Can we predict our website traffic?

In our last post we introduced John, the owner of an online travel agency  who invested in data analysis and hired a new salesperson for his London store. After a year, he got a 20% increase in sales due to the decisions he made as a result of his data analysis.

Now, John wants to perform a new data study to continue being innovative in that area.

The analyst requests new data from John and is able to then show him the information in a different way.

website traffic

 

The following are the analyst’s comments regarding the data:

  • There are periodic searches of vacation packages
  • There are periodic purchases of vacation packages
  • The set of conversion rates also has periodicity
  • They sell 100 vacation packages per week

John analyzes this information and he comes up with the following questions:

  • Can we  know in advance how many searches will be done?
  • Can we create an alert system in order to be notified when the number of expected packages isn’t reached?

The team of analysts faces a difficult challenge even though they are able to answer all his questions. The main objective of the team is to build a software which can do the following tasks:

  1.     Predict searches, purchases and conversion rates of the vacation packages.  
  2.     Inform John when there is abnormal activity in the software.

His analyst has to use both techniques and Big Data technologies. First, he tests several mathematical methodologies to  know the periodicity of the time series. He tests the following methods:

Fourier analysis

Principal component analysis

Wavelets

After working with those methodologies, the analyst concludes that the most interesting one is Wavelets due to its versatility and comprehensive study of the amplitude and frequency of the series. The team using Wavelets methodology finds the following result:

anomaly

The chart above shows a time series of the product ‘Africa safari’.
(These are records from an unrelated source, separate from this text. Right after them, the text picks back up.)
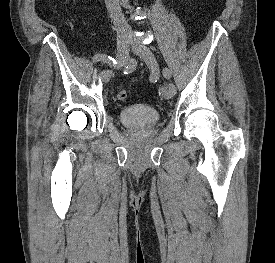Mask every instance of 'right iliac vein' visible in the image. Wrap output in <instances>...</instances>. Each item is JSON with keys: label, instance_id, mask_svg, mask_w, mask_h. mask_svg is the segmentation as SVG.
<instances>
[{"label": "right iliac vein", "instance_id": "obj_1", "mask_svg": "<svg viewBox=\"0 0 275 263\" xmlns=\"http://www.w3.org/2000/svg\"><path fill=\"white\" fill-rule=\"evenodd\" d=\"M129 52V44L124 39H119L117 41V51H116V59L119 64H122L126 61ZM112 75L111 70H105L101 73V78L103 82L108 83Z\"/></svg>", "mask_w": 275, "mask_h": 263}]
</instances>
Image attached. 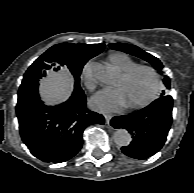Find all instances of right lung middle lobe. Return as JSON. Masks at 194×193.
I'll list each match as a JSON object with an SVG mask.
<instances>
[{"label": "right lung middle lobe", "instance_id": "1", "mask_svg": "<svg viewBox=\"0 0 194 193\" xmlns=\"http://www.w3.org/2000/svg\"><path fill=\"white\" fill-rule=\"evenodd\" d=\"M83 64H75L68 66V69L75 77V88L73 93H82L83 90L80 88L79 85V76L82 71ZM29 69V68H28ZM44 76H38L36 73L27 70L24 74V79L20 85L19 92H18V103L23 100L37 98L38 96V83L34 81V78L41 79Z\"/></svg>", "mask_w": 194, "mask_h": 193}]
</instances>
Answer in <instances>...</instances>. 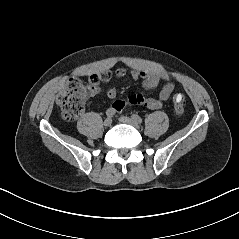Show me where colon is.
<instances>
[{"label":"colon","instance_id":"obj_1","mask_svg":"<svg viewBox=\"0 0 239 239\" xmlns=\"http://www.w3.org/2000/svg\"><path fill=\"white\" fill-rule=\"evenodd\" d=\"M105 74L104 77L106 76ZM94 84L95 81L93 79L88 81V83L76 78H72L68 81L66 88L57 98V106L59 107L61 116L64 120L74 121L81 115L84 103L90 95ZM184 105V96L180 93L176 94L174 97V113L177 117L183 115Z\"/></svg>","mask_w":239,"mask_h":239}]
</instances>
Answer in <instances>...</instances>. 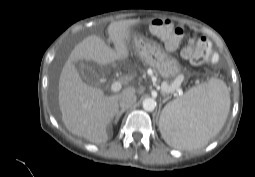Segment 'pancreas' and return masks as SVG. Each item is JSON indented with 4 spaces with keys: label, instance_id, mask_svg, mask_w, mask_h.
I'll return each mask as SVG.
<instances>
[{
    "label": "pancreas",
    "instance_id": "cf45deb5",
    "mask_svg": "<svg viewBox=\"0 0 255 177\" xmlns=\"http://www.w3.org/2000/svg\"><path fill=\"white\" fill-rule=\"evenodd\" d=\"M170 86H174L173 84L172 85H168L166 82H164L163 84H162V91L164 92V88H166V87H170Z\"/></svg>",
    "mask_w": 255,
    "mask_h": 177
}]
</instances>
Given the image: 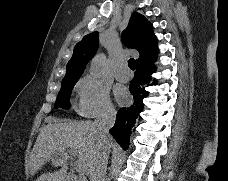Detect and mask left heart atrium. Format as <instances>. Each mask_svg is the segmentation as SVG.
<instances>
[{"instance_id": "obj_1", "label": "left heart atrium", "mask_w": 228, "mask_h": 181, "mask_svg": "<svg viewBox=\"0 0 228 181\" xmlns=\"http://www.w3.org/2000/svg\"><path fill=\"white\" fill-rule=\"evenodd\" d=\"M123 94H124V93H123L121 90H118V91H117V97H118L119 99L122 98Z\"/></svg>"}]
</instances>
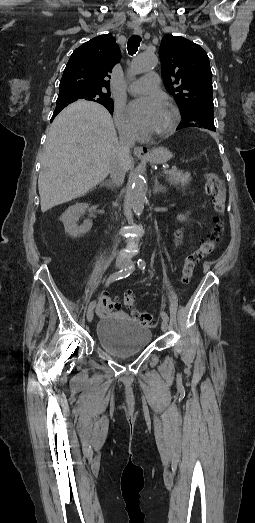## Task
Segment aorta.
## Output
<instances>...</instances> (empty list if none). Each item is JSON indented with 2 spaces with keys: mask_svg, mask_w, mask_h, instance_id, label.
I'll use <instances>...</instances> for the list:
<instances>
[{
  "mask_svg": "<svg viewBox=\"0 0 255 523\" xmlns=\"http://www.w3.org/2000/svg\"><path fill=\"white\" fill-rule=\"evenodd\" d=\"M158 64V57L152 53H142L131 63L130 72L133 75L141 74L155 68ZM133 210L136 215H141L146 200V183L140 173H135L132 179L130 191Z\"/></svg>",
  "mask_w": 255,
  "mask_h": 523,
  "instance_id": "aorta-1",
  "label": "aorta"
}]
</instances>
The team of analysts also compares the  web traffic for different days of the month which fall on the same days of the week:

traffic

There is a holiday on August (red). The other days of the week have a similar web traffic. The team concludes that there are fewer searches of trip packages on holidays.
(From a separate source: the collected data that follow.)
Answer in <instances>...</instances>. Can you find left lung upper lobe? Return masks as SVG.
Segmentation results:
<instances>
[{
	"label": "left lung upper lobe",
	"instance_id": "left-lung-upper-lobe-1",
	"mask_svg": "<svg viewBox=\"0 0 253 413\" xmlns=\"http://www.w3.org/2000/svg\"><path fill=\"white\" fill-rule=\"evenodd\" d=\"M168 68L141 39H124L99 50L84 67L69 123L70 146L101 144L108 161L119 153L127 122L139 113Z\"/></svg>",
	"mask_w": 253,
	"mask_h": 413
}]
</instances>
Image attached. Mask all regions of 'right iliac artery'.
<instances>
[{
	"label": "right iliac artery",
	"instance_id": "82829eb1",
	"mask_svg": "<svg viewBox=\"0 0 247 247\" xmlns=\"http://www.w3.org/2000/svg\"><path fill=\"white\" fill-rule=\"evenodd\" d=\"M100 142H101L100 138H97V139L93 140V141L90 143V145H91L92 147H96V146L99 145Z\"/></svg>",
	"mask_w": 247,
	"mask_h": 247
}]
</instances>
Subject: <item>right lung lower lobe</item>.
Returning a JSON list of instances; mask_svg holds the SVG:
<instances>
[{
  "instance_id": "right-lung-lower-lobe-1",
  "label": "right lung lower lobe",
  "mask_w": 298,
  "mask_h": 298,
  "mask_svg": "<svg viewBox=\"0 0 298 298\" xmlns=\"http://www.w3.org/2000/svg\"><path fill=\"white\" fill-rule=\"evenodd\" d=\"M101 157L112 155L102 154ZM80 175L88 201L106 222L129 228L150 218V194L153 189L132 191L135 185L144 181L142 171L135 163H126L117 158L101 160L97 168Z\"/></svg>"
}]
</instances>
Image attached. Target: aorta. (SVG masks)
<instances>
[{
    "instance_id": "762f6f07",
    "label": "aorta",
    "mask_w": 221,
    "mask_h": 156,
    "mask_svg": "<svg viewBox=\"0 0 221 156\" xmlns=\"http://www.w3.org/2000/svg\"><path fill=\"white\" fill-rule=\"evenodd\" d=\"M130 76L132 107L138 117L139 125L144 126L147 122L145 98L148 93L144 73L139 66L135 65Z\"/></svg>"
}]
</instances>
The team has performed several tests and experiments using different methodologies and they came up with the following results:

  • The serie is repeated on a regular basis day by day and hour by hour.
  • There are some anomalies that can be detected with a data analysis.  
  • They can create an algorithm which will be able to learn from past data and make predictions for each hour and for each day of the week.
  • The work schedule is essential for the construction of the algorithm.

The team builds 3 different algorithms for the predictions and they test them on real data. The 3 algorithms provide great results (the precision is between 89 and 93%). However, given the expected growth of the firm, they should implement an algorithm that meets the following conditions:

  • It need to be scalable so it can properly manage the future growth of the database. John’s business will grow in users and products.
  • It has to be parallelizable for getting short calculation and response times. In this case for the software to work in real time.
  • It should be fault tolerant to keep the system running in case of failure of one of the hardware machines that supports it.
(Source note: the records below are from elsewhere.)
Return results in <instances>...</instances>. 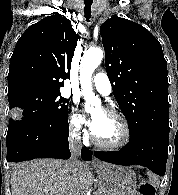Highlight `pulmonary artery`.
Returning <instances> with one entry per match:
<instances>
[{
  "instance_id": "obj_1",
  "label": "pulmonary artery",
  "mask_w": 178,
  "mask_h": 195,
  "mask_svg": "<svg viewBox=\"0 0 178 195\" xmlns=\"http://www.w3.org/2000/svg\"><path fill=\"white\" fill-rule=\"evenodd\" d=\"M93 85L104 96H108L112 92L111 82L105 73H97L93 78Z\"/></svg>"
}]
</instances>
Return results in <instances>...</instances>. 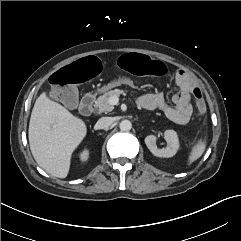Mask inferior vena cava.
Returning <instances> with one entry per match:
<instances>
[{"label":"inferior vena cava","instance_id":"obj_1","mask_svg":"<svg viewBox=\"0 0 241 241\" xmlns=\"http://www.w3.org/2000/svg\"><path fill=\"white\" fill-rule=\"evenodd\" d=\"M112 118L111 117H101L97 123H96V127L98 129H105L107 127H109L112 124Z\"/></svg>","mask_w":241,"mask_h":241}]
</instances>
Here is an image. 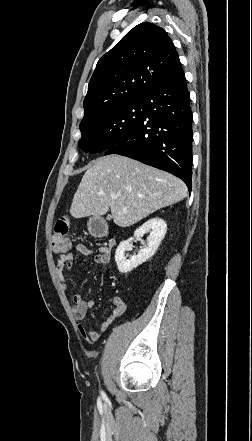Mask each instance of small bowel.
<instances>
[{"label": "small bowel", "instance_id": "obj_1", "mask_svg": "<svg viewBox=\"0 0 252 441\" xmlns=\"http://www.w3.org/2000/svg\"><path fill=\"white\" fill-rule=\"evenodd\" d=\"M75 250L77 253L82 254L84 256L93 257L95 262L99 265H105L110 262L111 255L107 248H102L101 253L94 254L87 246L84 244H77L75 246ZM75 255L73 253L67 254L64 258L58 261L56 266L57 273L60 277V285L63 290H66L67 283L65 278L63 277V270L66 263L73 262ZM73 301V313L75 315L78 329L81 335L89 340L96 341L98 340L102 333L107 330V328L119 317L124 315L127 309V305L125 301L119 297H112L111 301L114 305L112 313L108 315L100 324L99 331L93 330L87 327L86 324V313L89 308H93L95 306L94 300H85L81 295L75 294L72 298Z\"/></svg>", "mask_w": 252, "mask_h": 441}]
</instances>
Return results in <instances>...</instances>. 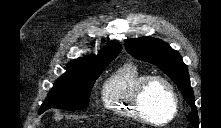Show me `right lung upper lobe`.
<instances>
[{
	"mask_svg": "<svg viewBox=\"0 0 221 128\" xmlns=\"http://www.w3.org/2000/svg\"><path fill=\"white\" fill-rule=\"evenodd\" d=\"M121 51L119 44L110 43L97 56L92 55L88 57L79 58L75 61H71L67 65L66 73L76 71L84 66L102 63L107 58L118 55Z\"/></svg>",
	"mask_w": 221,
	"mask_h": 128,
	"instance_id": "obj_1",
	"label": "right lung upper lobe"
}]
</instances>
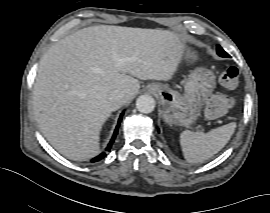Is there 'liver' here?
Listing matches in <instances>:
<instances>
[{
    "label": "liver",
    "instance_id": "1",
    "mask_svg": "<svg viewBox=\"0 0 270 213\" xmlns=\"http://www.w3.org/2000/svg\"><path fill=\"white\" fill-rule=\"evenodd\" d=\"M185 52L167 30L99 25L60 40L43 55L34 84L33 109L48 142L63 156L88 160L99 153L103 124L130 101L141 80H170ZM125 102V103H126Z\"/></svg>",
    "mask_w": 270,
    "mask_h": 213
}]
</instances>
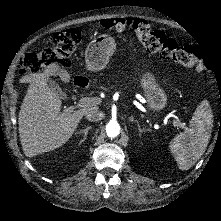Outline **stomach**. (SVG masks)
I'll return each instance as SVG.
<instances>
[{"label":"stomach","instance_id":"obj_1","mask_svg":"<svg viewBox=\"0 0 221 221\" xmlns=\"http://www.w3.org/2000/svg\"><path fill=\"white\" fill-rule=\"evenodd\" d=\"M115 47L114 38L110 35L102 34L94 38L85 50V61L89 70L99 71L105 68ZM140 81L148 108L152 111L163 110L167 105V95L159 86L155 76L146 72Z\"/></svg>","mask_w":221,"mask_h":221}]
</instances>
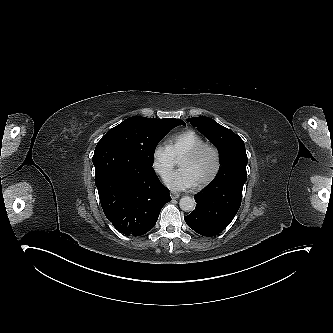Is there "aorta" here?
<instances>
[{"label":"aorta","mask_w":333,"mask_h":333,"mask_svg":"<svg viewBox=\"0 0 333 333\" xmlns=\"http://www.w3.org/2000/svg\"><path fill=\"white\" fill-rule=\"evenodd\" d=\"M196 202L189 196H184L180 199L179 206L185 212H191L195 209Z\"/></svg>","instance_id":"762f6f07"}]
</instances>
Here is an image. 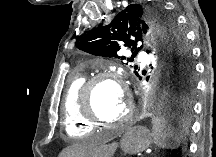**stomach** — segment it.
Instances as JSON below:
<instances>
[{
  "instance_id": "0dacf381",
  "label": "stomach",
  "mask_w": 216,
  "mask_h": 157,
  "mask_svg": "<svg viewBox=\"0 0 216 157\" xmlns=\"http://www.w3.org/2000/svg\"><path fill=\"white\" fill-rule=\"evenodd\" d=\"M152 143V135L148 129L135 126L128 129L122 139V147L129 154L145 151Z\"/></svg>"
}]
</instances>
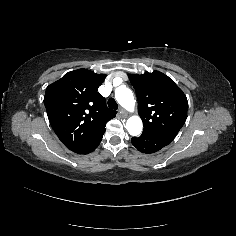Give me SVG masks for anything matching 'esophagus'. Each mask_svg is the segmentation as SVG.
<instances>
[{
    "label": "esophagus",
    "mask_w": 236,
    "mask_h": 236,
    "mask_svg": "<svg viewBox=\"0 0 236 236\" xmlns=\"http://www.w3.org/2000/svg\"><path fill=\"white\" fill-rule=\"evenodd\" d=\"M119 113L121 114L122 117H127V112L123 109V108H120L119 109Z\"/></svg>",
    "instance_id": "34e87169"
}]
</instances>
Finally, the analyst team finishes its work. Now John has a predictive software which can detect anomalies in real time.  

3series

The graph above shows 3 time series. The blue one shows real time. The black one is an 80% prediction and the green one a 95% prediction.  

If there is an anomaly (i.e. if the real series and the predicted series differ by more than 20%), the system sends you a notification.

Real vs Normal Traffic (0.80 vs 0.95)

real1

 

Residual’s between Real and Normal Traffic

real2

Now John has a predictive system! The design allows him to  implement it in each new vacation package as it comes up.

Using this, his goal is to convert the searches into purchases . Therefore, he has made the following decisions:

  • He will hire 3 people in order to provide a customer service 24/7.
  • A chat system has been installed in the website so that customers can quickly get answers to all their questions.
  • He has hired a marketing agency to increase web traffic.
  • He has installed a system which asks their customers  “What is your favorite destination?” when they’re buying a package.

One year after implementing this process, John has achieved the following:

  • The traffic has increased by 30% to approximately 1,000 visits per day.
  • He has sold on average 150 packages per week equaling sales of €8.5M.
  • He has found that Asia is a very interesting tourist destination in which he could create a new travel package.

John is delighted with his investment.